The best theory I have is this: Our #1 lead source is a site that does apartment search differently. Rather than ask users to check some boxes about unit size, min/max price, and then show them on a map, this site has users answer a bunch of questions — survey style. Then presents them with options after. But whats happening is that site is sending emails to all the property owners like us, for any properties the site feels is a fit for that user, and saying: “Hey, this person wants to lease your property. Please contact them right away”. When the user really may have been just hanging out in their pajamas on the couch, browsing to see what’s out there, not really wanting to be contacted. While this site is at the top of our list from an incoming # of lead perspective, its at the bottom in terms of % of people that actually reply to our attempts to help.
When I remove this site from our statistics, then the % of people who reply to our attempts to help goes up quite a bit. But it’s still low. Maybe 1 in 10.

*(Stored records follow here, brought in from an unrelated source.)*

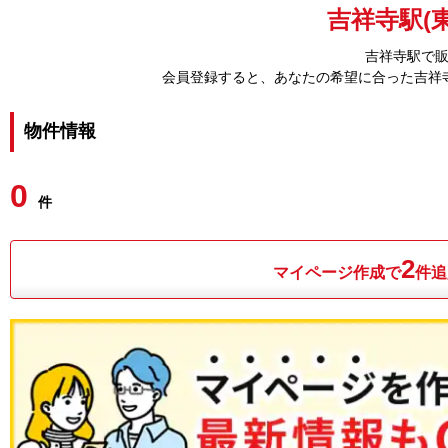
吉祥寺駅(
吉祥寺駅で
会員登録すると、あなたの希望に合った吉祥
物件情報
0
件
2
マイページ作成で
件追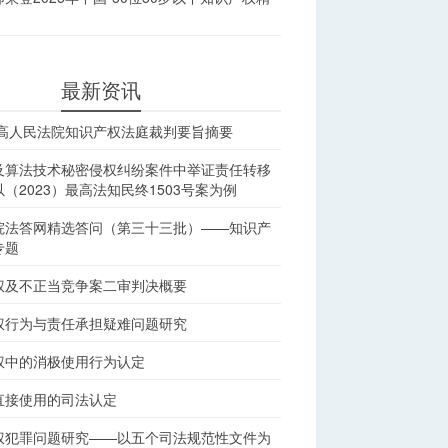
最新资讯
最高人民法院知识产权法庭裁判要旨摘要
及算法技术秘密侵权纠纷案件中举证责任转移
（2023）最高法知民终1503号案为例
院法答网精选答问（第三十三批）——知识产
专题
权及不正当竞争案二审判决概要
权行为与责任承担疑难问题研究
权中的消极使用行为认定
直接使用的司法认定
权犯罪问题研究——以五个司法规范性文件为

But at the end of the day, while it might be puzzling, it’s also okay. While we get more of those initial leads then our managers could effectively call and manage, that smaller % that actually replies back means there is a much more manageable number for our team to help and give direct attention and time to. Also, the # who end up replying is sufficient to meet our occupancy goals and have a property that supports itself and allows us to reinvest in the property and community.
If you’ve made it all the way to the end, congratulations (and you may be a data nerd). I hope this behind the scenes look at our incoming leads and process was enjoyable. Also, thanks for reading. Stay safe, best of luck in your search (if you’re looking) and have a wonderful day!